MATERIAL PROVIDED START
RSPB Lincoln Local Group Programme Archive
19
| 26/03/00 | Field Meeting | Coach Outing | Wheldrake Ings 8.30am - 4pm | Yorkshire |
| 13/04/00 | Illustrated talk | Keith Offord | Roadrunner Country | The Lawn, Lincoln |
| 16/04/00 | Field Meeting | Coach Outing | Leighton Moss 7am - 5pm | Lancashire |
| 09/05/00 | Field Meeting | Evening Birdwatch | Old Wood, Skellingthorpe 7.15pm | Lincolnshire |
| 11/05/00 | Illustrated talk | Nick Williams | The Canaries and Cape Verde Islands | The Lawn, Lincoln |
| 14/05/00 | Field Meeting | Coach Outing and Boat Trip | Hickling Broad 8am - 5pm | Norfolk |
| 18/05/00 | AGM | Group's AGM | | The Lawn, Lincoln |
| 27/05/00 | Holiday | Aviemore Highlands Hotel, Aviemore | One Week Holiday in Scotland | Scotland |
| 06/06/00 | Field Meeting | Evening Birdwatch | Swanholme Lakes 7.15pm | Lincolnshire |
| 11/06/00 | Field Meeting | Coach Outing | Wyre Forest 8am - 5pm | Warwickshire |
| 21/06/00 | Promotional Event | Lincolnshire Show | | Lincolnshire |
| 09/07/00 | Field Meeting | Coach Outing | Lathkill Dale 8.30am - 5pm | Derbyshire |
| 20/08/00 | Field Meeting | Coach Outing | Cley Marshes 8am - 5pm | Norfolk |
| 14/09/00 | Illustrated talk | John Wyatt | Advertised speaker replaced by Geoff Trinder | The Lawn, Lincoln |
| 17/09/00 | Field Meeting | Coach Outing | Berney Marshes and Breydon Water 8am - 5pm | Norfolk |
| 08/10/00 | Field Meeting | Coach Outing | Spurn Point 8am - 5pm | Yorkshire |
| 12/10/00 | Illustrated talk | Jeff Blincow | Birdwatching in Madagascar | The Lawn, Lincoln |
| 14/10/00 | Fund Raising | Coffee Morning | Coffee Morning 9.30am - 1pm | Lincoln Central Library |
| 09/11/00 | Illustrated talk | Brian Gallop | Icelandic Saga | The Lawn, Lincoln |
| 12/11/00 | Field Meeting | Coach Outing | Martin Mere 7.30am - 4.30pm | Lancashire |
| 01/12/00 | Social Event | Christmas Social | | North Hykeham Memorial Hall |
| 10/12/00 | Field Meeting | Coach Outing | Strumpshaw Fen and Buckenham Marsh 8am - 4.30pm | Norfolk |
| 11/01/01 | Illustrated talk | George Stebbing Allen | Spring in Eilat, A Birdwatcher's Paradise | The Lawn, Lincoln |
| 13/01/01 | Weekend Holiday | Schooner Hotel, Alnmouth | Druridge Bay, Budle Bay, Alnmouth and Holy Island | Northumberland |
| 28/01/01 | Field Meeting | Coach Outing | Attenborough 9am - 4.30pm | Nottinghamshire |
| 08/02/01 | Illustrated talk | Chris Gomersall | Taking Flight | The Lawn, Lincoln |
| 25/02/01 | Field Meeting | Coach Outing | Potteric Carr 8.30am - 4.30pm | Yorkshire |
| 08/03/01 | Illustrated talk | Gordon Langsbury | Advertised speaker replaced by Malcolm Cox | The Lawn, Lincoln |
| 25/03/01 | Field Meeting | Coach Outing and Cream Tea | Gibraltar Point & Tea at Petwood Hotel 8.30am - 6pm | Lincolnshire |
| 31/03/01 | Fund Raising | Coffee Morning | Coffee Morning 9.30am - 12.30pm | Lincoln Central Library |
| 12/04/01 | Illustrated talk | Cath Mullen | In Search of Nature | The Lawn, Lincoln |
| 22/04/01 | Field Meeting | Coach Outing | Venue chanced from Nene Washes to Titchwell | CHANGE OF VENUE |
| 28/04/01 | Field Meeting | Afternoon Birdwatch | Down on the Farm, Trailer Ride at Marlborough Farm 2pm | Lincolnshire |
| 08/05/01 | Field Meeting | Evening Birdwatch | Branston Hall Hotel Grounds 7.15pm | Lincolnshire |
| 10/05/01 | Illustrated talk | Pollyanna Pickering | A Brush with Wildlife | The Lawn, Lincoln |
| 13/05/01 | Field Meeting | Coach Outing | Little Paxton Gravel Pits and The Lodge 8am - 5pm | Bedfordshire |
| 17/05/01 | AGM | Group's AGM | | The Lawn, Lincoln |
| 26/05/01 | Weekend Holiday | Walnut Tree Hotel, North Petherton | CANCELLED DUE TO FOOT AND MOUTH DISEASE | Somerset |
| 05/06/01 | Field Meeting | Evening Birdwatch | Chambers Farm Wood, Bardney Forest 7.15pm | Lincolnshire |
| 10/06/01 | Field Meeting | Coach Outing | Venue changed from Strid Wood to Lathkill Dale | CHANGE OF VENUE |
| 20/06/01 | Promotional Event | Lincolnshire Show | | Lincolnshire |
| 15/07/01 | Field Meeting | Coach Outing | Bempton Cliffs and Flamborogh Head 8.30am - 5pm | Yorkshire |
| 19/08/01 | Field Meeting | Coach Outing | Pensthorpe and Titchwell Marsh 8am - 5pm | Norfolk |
MATERIAL PROVIDED END
MATERIAL PROVIDED START
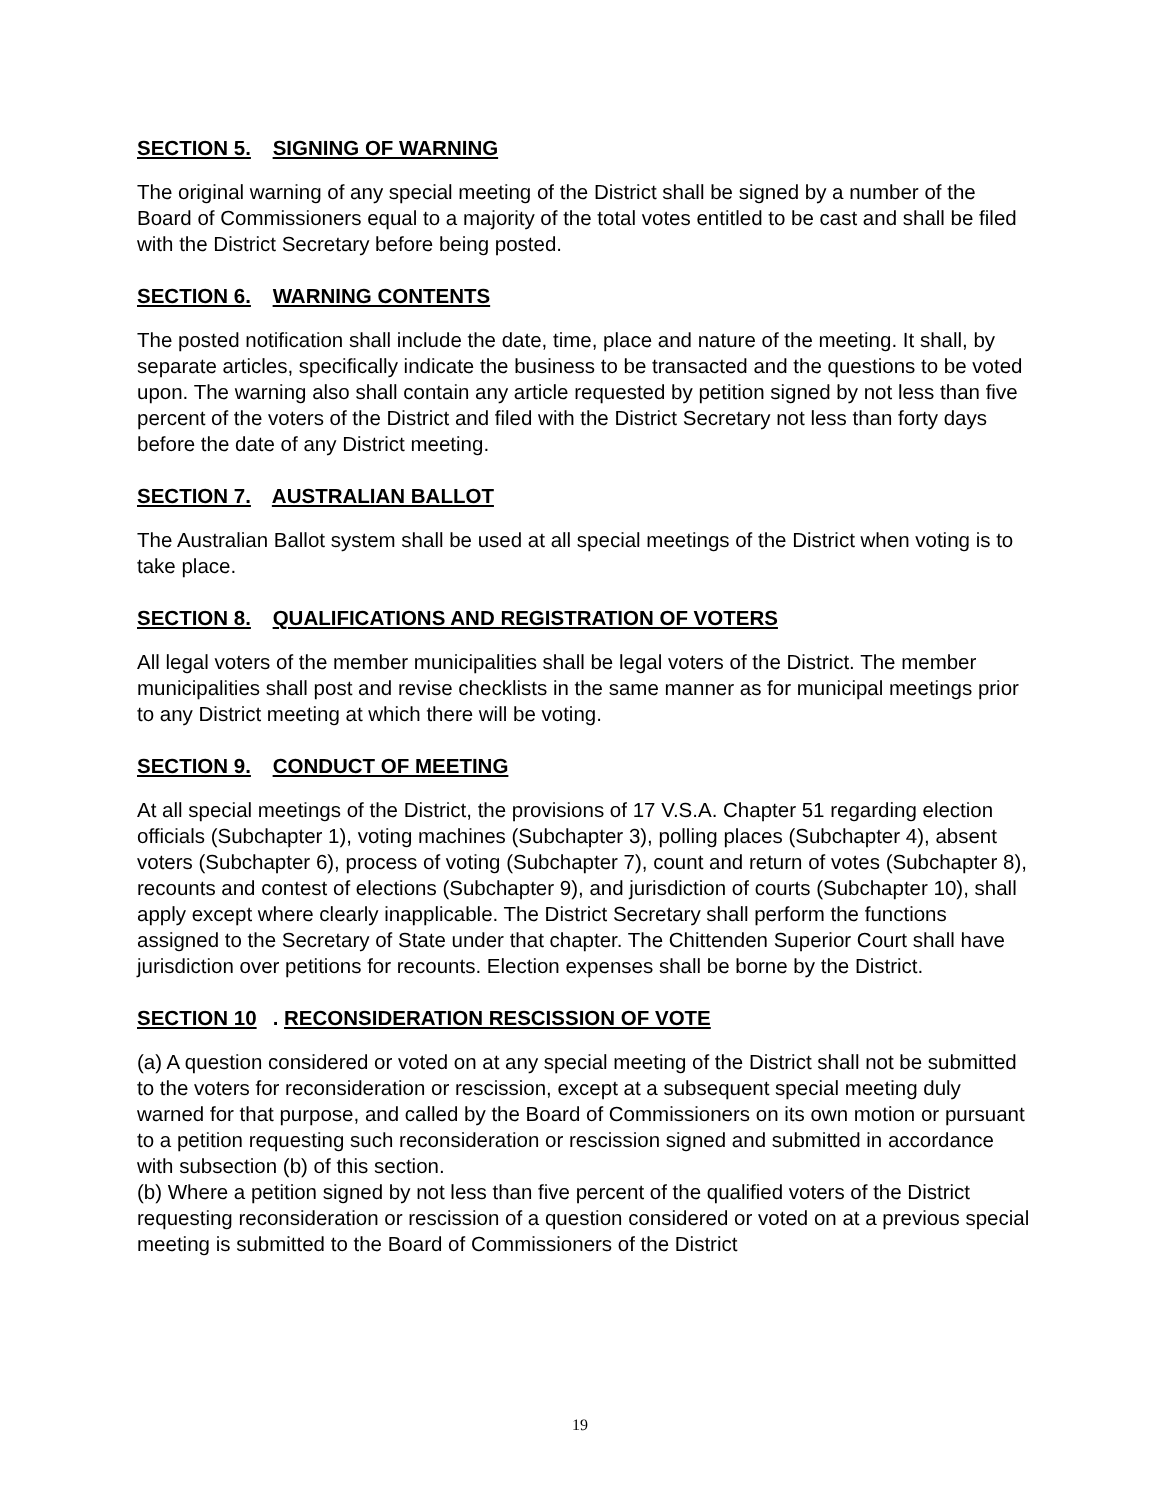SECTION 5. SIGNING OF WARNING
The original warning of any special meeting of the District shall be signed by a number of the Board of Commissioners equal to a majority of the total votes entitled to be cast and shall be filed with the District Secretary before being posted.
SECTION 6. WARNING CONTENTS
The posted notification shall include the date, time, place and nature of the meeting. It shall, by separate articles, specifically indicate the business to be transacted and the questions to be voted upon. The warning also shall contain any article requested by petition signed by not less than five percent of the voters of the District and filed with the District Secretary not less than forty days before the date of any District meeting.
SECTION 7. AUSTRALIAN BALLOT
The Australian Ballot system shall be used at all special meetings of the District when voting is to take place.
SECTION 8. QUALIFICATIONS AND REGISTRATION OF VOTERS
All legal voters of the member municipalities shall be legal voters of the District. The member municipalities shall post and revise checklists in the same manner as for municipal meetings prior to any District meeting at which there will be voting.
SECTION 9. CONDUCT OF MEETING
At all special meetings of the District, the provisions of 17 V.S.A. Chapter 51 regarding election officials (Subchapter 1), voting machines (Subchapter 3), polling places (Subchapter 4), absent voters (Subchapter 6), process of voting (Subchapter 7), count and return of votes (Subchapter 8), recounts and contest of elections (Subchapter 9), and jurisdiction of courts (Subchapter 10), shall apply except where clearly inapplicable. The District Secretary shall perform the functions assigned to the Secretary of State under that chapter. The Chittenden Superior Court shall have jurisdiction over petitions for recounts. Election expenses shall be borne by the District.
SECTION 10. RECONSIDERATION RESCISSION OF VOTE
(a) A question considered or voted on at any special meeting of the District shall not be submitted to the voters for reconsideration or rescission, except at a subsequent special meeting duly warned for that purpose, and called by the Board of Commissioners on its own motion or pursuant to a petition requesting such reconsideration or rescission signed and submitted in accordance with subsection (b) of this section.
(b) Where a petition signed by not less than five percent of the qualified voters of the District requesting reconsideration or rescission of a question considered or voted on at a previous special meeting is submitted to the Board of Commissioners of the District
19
MATERIAL PROVIDED END
→ ABOUT THIS EXERCISE
Copy out all the lines of the records that include "Central".

→ REPLY TO THE TASK
| 14/10/00 | Fund Raising | Coffee Morning | Coffee Morning 9.30am - 1pm | Lincoln Central Library |
| 31/03/01 | Fund Raising | Coffee Morning | Coffee Morning 9.30am - 12.30pm | Lincoln Central Library |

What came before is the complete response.